Saved data entries:

* * *

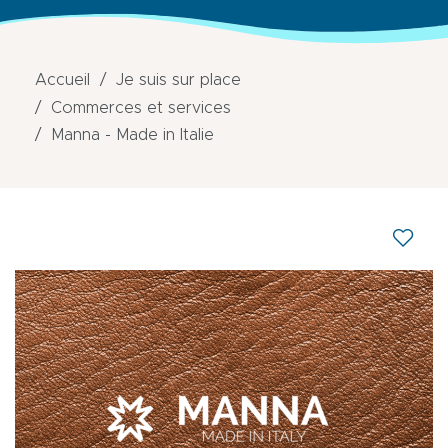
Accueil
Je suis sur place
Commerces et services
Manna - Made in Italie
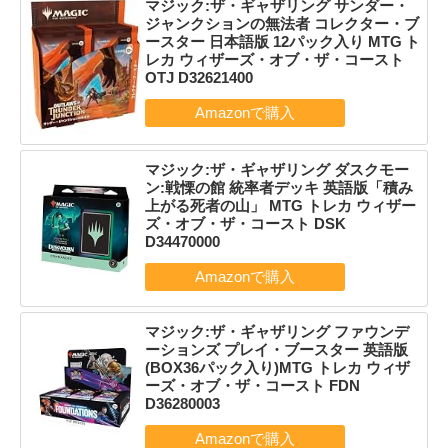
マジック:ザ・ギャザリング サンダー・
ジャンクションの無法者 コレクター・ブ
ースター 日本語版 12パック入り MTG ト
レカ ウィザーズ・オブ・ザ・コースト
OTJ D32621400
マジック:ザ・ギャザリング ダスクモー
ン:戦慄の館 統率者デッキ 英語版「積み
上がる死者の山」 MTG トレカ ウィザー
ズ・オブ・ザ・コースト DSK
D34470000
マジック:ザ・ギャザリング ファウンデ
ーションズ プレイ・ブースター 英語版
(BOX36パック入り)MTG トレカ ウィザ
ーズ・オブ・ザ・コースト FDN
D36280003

* * *

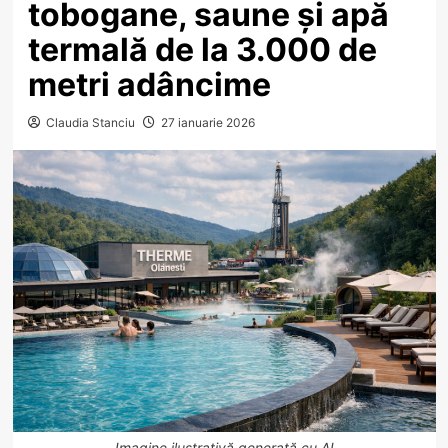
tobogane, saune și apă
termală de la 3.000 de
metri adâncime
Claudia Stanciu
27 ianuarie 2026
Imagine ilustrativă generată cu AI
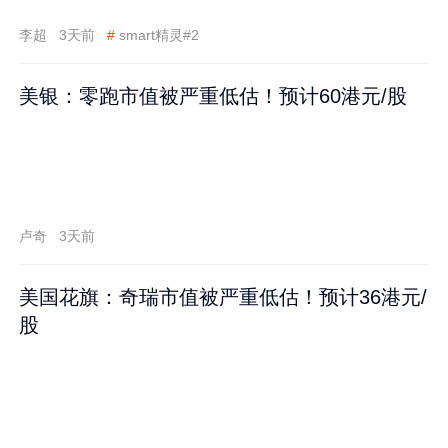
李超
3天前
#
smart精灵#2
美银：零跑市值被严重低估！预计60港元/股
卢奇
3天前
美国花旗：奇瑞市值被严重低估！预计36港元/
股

* * *

### Exercise objective
Gather every line of the items that contains the string "コースト". Case counts.

### Written reply
レカ ウィザーズ・オブ・ザ・コースト
ズ・オブ・ザ・コースト DSK
ーズ・オブ・ザ・コースト FDN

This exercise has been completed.